_What you need to do:_
1. In the one-way ANOVA passage, which week of the course handles the question of which pairs of groups differ?
2. Please continue the one-way ANOVA passage from its last line.

_Supplied passage:_
※ ※ ※

This matters for the same reason the whole course matters: a method is a way to connect a question to a data structure to an honest conclusion, and “honest” has a precise meaning here. A one-way ANOVA lets you ask “is there any format effect?” once, at the rate you chose, before you go looking at individual pairs. It also delivers what this course insists every analysis deliver — not a bare verdict but an estimate of how much: the effect size \(\eta^2\), the share of score variance that format explains. And it draws a bright line you must respect: a significant omnibus \(F\) tells you some formats differ; it does not tell you which. That second question — which pairs differ, controlled for multiplicity — is week 8’s job, and conflating the two is the classic error below. Keep estimate separate from verdict, and keep “something differs” separate from “these two differ,” and the week does its work.

Learning goals

By the end of this week you should be able to:

State why running all pairwise \(t\)-tests inflates the family-wise error rate, and explain the one-way ANOVA as the single omnibus test that controls it.
Identify the structure that calls for one-way ANOVA — one quantitative response, one categorical factor with three or more levels — using the blueprint, and say why ANOVA and not a pile of \(t\)-tests.
Build a one-way ANOVA table from group means and sample sizes: the between- and within-group sums of squares, their degrees of freedom, the mean squares, and the \(F\)-ratio \(F = \mathrm{MS}_{\text{between}}/\mathrm{MSE}\).
Report the analysis as an estimate with its uncertainty — the \(F\)-statistic and \(p\)-value plus the effect size \(\eta^2\) — and interpret \(\eta^2\) as the proportion of response variance explained by the factor.
Say precisely what a significant \(F\) does and does not license: that some difference exists (not which groups), and that an observational design buys association, not causation.

Core vocabulary

One-way ANOVA — the analysis matching one quantitative response and a single categorical factor with two or more levels; it partitions the total variation in the response into a part between group means and a part within groups, and compares the two.
Grouping factor / levels — the categorical explanatory variable (here format) and its categories (L, LL, O, H). One factor, four levels, is the “one-way” in one-way ANOVA.
Grand mean \(\bar{\bar x}\) — the mean of all \(N\) observations pooled across groups; the reference point against which each group mean is measured.
Between-group sum of squares \(\mathrm{SS}_{\text{between}}\) — how far the group means sit from the grand mean, weighted by group size: \(\sum_j n_j(\bar x_j - \bar{\bar x})^2\). It is the signal — variation the factor could explain.
Within-group sum of squares \(\mathrm{SS}_{\text{within}}\) — how far individual scores sit from their own group mean: \(\sum_j \sum_i (x_{ij} - \bar x_j)^2\). It is the noise — variation the factor cannot explain.
Mean square — a sum of squares divided by its degrees of freedom; \(\mathrm{MS}_{\text{between}}\) on \(k - 1\) df, the within-group mean square \(\mathrm{MSE}\) on \(N - k\) df. Each is a variance.
\(F\)-ratio — \(F = \mathrm{MS}_{\text{between}}/\mathrm{MSE}\): signal variance over noise variance. Under the null of equal means it is near \(1\); a large \(F\) is evidence some means differ.

※ ※ ※

_Extracted information:_
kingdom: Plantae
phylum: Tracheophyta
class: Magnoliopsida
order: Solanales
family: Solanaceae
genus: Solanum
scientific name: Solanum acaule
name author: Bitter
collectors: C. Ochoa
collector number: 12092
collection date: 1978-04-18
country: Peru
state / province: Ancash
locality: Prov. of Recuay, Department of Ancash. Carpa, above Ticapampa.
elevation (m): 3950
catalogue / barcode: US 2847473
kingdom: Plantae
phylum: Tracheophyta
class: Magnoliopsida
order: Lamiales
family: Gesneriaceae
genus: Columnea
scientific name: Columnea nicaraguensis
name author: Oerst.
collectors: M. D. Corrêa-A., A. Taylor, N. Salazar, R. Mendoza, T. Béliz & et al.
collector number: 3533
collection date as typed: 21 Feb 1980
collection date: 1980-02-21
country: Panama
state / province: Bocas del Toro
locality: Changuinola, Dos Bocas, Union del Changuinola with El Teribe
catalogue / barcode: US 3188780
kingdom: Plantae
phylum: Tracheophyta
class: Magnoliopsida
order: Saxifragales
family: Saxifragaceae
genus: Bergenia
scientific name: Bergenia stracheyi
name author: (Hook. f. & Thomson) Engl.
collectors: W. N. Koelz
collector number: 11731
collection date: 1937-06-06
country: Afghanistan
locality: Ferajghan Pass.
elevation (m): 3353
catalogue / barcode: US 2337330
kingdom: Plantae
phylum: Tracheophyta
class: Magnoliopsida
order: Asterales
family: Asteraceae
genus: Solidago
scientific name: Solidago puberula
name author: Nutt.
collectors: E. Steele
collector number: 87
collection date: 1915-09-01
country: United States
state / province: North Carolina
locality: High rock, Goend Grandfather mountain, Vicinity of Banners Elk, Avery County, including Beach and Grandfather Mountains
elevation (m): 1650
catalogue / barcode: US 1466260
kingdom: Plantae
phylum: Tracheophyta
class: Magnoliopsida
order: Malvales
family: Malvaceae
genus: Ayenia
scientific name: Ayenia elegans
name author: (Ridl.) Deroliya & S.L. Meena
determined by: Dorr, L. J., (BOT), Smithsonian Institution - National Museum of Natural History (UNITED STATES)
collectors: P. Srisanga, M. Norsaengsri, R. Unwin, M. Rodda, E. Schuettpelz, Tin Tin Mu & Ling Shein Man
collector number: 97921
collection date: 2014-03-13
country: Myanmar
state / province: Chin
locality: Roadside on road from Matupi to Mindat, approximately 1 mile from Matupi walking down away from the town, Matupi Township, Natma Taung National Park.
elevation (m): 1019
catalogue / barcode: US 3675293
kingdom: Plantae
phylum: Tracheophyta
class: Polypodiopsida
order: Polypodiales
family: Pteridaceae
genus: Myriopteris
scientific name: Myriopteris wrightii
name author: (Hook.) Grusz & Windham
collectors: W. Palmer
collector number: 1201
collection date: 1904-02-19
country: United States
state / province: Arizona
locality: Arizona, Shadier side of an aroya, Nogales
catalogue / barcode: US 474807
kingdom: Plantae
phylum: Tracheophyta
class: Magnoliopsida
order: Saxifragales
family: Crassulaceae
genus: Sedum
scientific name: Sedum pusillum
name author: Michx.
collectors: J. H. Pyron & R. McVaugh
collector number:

※ ※ ※

_Answers per task:_
1. Week 8.

2.
\(\eta^2\) (eta-squared) — the effect size: \(\eta^2 = \mathrm{SS}_{\text{between}}/ \mathrm{SS}_{\text{total}}\), the proportion of total response variation the factor explains.
Omnibus test — a single test of “do any of the group means differ?”, asked once at your chosen error rate, as opposed to many pairwise tests, each carrying its own false-alarm risk.
Family-wise error rate — the probability of at least one false positive across the whole family of comparisons; it inflates fast when many tests are run unadjusted.

Concept development

Why not just run all the pairwise t-tests

The tempting move with four formats is to do what last week taught and do it six times: L vs LL, L vs O, L vs H, LL vs O, LL vs H, O vs H. Each comparison you already know how to run. The problem is not any single test — it is the family of them. A test run at the \(5\%\) significance level promises that, if the two groups truly have equal means, it will cry “different!” only \(5\%\) of the time. Run one such test and you have one \(5\%\) chance of a false alarm. Run six, and the chance that at least one fires purely by luck is not \(5\%\) anymore.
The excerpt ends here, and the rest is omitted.